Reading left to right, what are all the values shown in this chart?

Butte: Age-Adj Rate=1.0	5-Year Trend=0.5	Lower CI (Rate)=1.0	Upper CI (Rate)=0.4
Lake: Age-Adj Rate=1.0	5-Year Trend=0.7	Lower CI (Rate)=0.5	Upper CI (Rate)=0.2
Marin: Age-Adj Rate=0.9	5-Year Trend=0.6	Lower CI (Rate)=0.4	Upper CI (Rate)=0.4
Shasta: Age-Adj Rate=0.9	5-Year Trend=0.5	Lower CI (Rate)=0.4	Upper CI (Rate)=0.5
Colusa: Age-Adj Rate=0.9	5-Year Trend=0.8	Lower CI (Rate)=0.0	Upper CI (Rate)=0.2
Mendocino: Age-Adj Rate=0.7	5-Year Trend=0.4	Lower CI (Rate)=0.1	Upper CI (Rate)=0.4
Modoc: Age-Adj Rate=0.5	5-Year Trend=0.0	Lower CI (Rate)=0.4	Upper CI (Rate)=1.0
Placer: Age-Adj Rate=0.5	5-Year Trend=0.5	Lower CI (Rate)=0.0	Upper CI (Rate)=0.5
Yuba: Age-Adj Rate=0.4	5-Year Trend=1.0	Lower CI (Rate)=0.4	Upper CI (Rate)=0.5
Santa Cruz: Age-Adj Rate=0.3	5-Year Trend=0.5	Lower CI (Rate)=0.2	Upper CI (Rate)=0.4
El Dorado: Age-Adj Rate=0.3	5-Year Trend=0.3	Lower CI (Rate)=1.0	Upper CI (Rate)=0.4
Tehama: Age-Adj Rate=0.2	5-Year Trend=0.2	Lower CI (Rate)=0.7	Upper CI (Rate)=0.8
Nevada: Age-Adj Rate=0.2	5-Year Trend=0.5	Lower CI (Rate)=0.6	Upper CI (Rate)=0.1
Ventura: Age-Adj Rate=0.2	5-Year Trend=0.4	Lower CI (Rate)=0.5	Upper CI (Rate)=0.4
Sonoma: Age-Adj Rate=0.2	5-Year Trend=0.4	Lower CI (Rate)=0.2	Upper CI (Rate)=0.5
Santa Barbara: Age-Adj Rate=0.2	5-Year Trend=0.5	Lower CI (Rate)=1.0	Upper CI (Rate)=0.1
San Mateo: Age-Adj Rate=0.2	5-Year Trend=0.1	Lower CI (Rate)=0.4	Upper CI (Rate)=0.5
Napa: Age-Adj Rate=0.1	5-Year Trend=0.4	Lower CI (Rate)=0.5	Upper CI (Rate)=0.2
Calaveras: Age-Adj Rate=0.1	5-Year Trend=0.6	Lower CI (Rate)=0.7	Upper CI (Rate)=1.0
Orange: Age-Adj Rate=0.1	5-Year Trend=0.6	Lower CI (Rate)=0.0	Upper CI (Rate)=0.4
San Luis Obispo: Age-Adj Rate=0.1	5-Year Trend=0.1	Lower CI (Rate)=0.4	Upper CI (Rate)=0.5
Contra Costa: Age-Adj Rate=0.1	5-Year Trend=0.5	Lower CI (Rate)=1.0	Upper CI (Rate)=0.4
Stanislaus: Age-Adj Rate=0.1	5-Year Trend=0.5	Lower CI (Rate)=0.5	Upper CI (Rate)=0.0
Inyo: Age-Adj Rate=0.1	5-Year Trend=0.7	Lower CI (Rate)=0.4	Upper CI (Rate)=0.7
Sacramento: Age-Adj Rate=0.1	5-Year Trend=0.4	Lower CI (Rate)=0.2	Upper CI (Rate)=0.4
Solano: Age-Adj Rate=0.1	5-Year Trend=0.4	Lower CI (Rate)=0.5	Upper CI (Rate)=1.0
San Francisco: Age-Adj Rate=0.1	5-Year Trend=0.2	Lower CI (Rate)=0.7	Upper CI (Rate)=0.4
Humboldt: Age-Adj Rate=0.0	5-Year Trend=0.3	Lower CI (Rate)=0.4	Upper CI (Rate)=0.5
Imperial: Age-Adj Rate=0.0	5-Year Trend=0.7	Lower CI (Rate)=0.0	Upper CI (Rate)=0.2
—————
* [What is required] Pull out every line in the rows above that contains the string "Santa".

* [Task output]
Santa Cruz: Age-Adj Rate=0.3	5-Year Trend=0.5	Lower CI (Rate)=0.2	Upper CI (Rate)=0.4
Santa Barbara: Age-Adj Rate=0.2	5-Year Trend=0.5	Lower CI (Rate)=1.0	Upper CI (Rate)=0.1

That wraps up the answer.